Se o significante marca o corpo, fazendo surgir um falasser, isso é um mistério, o mistério do corpo falante. A experiência dos efeitos de enunciação que surgem em uma análise, por meio das palavras “chistosas”, mostra que o enigma pode ser uma transformação desse mistério do falasser em significantes cifrados pelo equívoco, verdadeiros chistes.
Joyce é o escritor por excelência do equívoco e do enigma. Estes estão presentes com abundância em Ulysses, cuja própria estrutura, suas mudanças radicais de estilo ao longo do próprio romance, é em si mesma um grande enigma. Assim como em Joyce, Lacan com seu estilo também enigmático, evita que seu escrito seja capturado facilmente pelo enunciado.
Assim, sendo veiculado nas entrelinhas do texto, o enigma é uma enunciação, aquilo para o qual não se encontra o seu enunciado. Mantém o leitor, ou o ouvinte, em suspensão quanto à atribuição de um sentido. Como a enunciação, leva em conta o sujeito do desejo, a situação existencial do enunciador e o seu contexto, guardando uma relação muito íntima com o corpo. A enunciação surge articulada com algum efeito de enigma, alguma modalidade da fala que denuncia o momento da captura do significante no corpo. Não revela o seu mistério, mas denuncia o seu surgimento, no instante mesmo da fala. A potência da enunciação é quando ela se depara com o nó da não-relação sexual e com o mistério do falasser, quando consegue ser dita sem “embaçar o fulgor enigmático” do dizer.[13]
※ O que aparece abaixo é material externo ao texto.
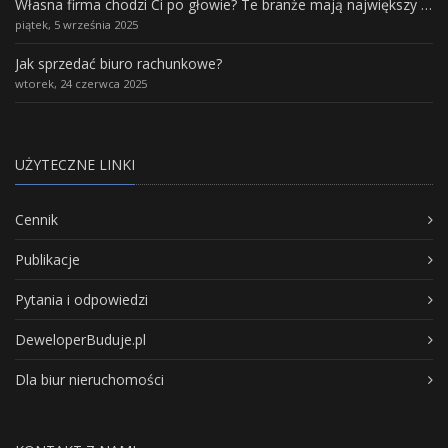
Własna firma chodzi Ci po głowie? Te branże mają największy potencjał rozwoju
piątek, 5 września 2025
Jak sprzedać biuro rachunkowe?
wtorek, 24 czerwca 2025
UŻYTECZNE LINKI
Cennik
Publikacje
Pytania i odpowiedzi
DeweloperBuduje.pl
Dla biur nieruchomości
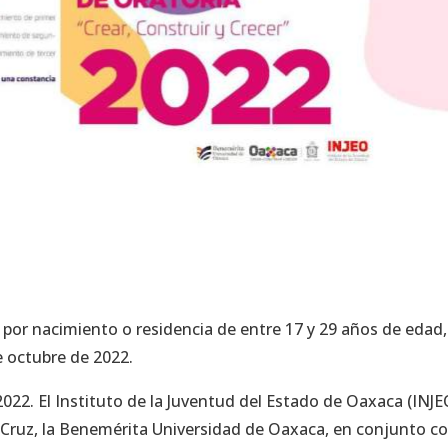
por nacimiento o residencia de entre 17 y 29 años de edad,
e octubre de 2022.
022. El Instituto de la Juventud del Estado de Oaxaca (INJE
 Cruz, la Benemérita Universidad de Oaxaca, en conjunto co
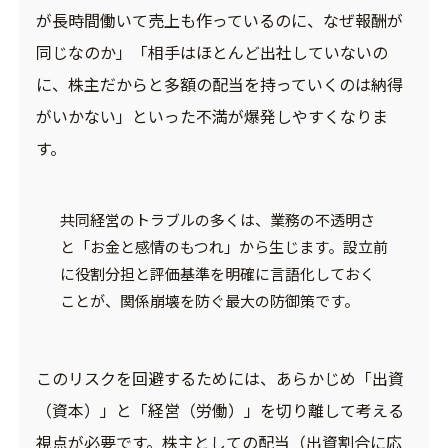
が長時間働いて売上も作っているのに、なぜ報酬が
同じなのか」「相手はほとんど出社していないの
に、株主だからと多額の配当を持っていくのは納得
がいかない」といった不満が爆発しやすくなりま
す。
共同経営のトラブルの多くは、業務の不透明さ
と「お金と感情のもつれ」から生じます。設立前
に役割分担と評価基準を明確に言語化しておく
ことが、関係崩壊を防ぐ最大の防御策です。
このリスクを回避するためには、あらかじめ「出資
（資本）」と「経営（労働）」を切り離して考える
視点が必要です。株主としての配当（出資割合に応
[1] Texto apresentado na Jornada dos Núcleos de Pesquisa do ICPOL e do CIEN-SC, "Discursos: ressonâncias", realizada nos dias 18 e 19 de outubro de 2024, tendo como convidada e comentadora Beatriz Udenio (EOL/AMP). Núcleo coordenado por Gustavo Ramos (EBP/AMP) com equipe de trabalho composta por Eneida Medeiros (EBP/AMP) e Gresiela Nunes da Rosa (EBP/AMP). Participantes do Núcleo: Ana Maria Alves de Souza, Andréa Tochetto, Angela Andreolli Schüssler, Cristiane Inês Bhering Kimura, Danielle Omine, Erasmo Benício Santos de Moraes Trindade, Francine Murara, Joel Lopes, Juan Galigniana, Mariana Dias, Rafaela Maester, Roberta Inácia Duarte, Rosângela de Faria Correia, Rossano Lopes Bastos e Priscila de Sá Santos.
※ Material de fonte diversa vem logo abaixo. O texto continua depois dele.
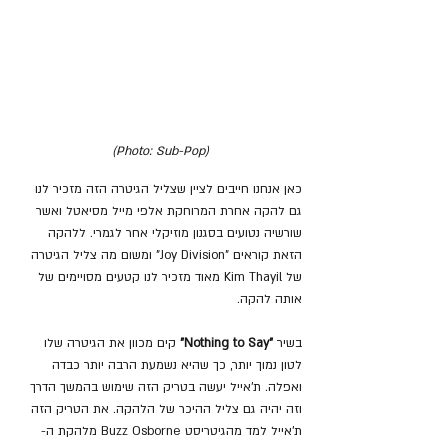
(Photo: Sub-Pop)
כאן אנחנו חייבים לציין שצליל הגיטרה הזה מזכיר לנו 
גם להקה אחרת המרוחקת אלפי מייל מסיאטל ואשר 
שורשיה נטועים בסגנון מוזיקלי אחר לגמרי. ללהקה 
הזאת קוראים "Joy Division" ומשום מה צליל הגיטרה 
של Kim Thayil מאוד מזכיר לנו קטעים מסויימים של 
אותה להקה.
בשיר
"Nothing to Say"
קים מכוון את הגיטרה שלו 
לטון נמוך יותר, כך שהיא נשמעת הרבה יותר כבדה 
ואפלה. ת'אייל יעשה בטריק הזה שימוש בהמשך הדרך 
וזה יהיה גם צליל ההיכר של הלהקה. את הטריק הזה 
ת'אייל למד מהגיטריסט Buzz Osborne מלהקת ה-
[2] JOYCE, James. Ulysses. Trad. de Caetano Galindo. São Paulo: Companhia das Letras, 2022. p. 76.
[3] Ibid., p. 84.
[4] Ibid., p. 84-85.
[5] Ibid., p. 385.
[6] LAURENT, Éric. O avesso da biopolítica. Uma escrita para o gozo. Trad. de Sérgio Laia. Rio de Janeiro: Contra Capa, 2016. p. 122.
[7] Ibid., p. 122.
[8] Ibid., p. 124.
[9] JOYCE, op. cit., p. 105.
[10] LACAN, Jacques. O Seminário, livro 20: mais, ainda. Trad. de M. D. Magno. Rio de Janeiro: Zahar, 2012. p. 178.
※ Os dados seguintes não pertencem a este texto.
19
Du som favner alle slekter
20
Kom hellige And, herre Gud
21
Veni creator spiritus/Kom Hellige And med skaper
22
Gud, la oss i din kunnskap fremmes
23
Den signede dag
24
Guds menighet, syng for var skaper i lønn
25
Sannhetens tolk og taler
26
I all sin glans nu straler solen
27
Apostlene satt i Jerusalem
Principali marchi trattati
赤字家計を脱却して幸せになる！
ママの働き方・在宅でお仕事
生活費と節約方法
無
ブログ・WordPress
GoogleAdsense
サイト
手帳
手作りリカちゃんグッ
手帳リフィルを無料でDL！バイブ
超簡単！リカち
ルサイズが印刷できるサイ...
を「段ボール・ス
[11] MILLER, Jacques-Alain. O inconsciente e o corpo falante. In: Scilicet: O corpo falante - sobre o inconsciente no século XXI. São Paulo: EBP, 2016. p. 24.
[12] LACAN, Jacques. O Seminário, livro 23: o sinthoma. Trad. de Sérgio Laia. Rio de Janeiro: Zahar, 2007. p. 92.
[13] MILLER, Jacques-Alain. Nota passo a passo. In: LACAN, Jacques. O Seminário, livro 23: o sinthoma. Trad. de Sérgio Laia. Rio de Janeiro: Zahar, 2007. p. 237.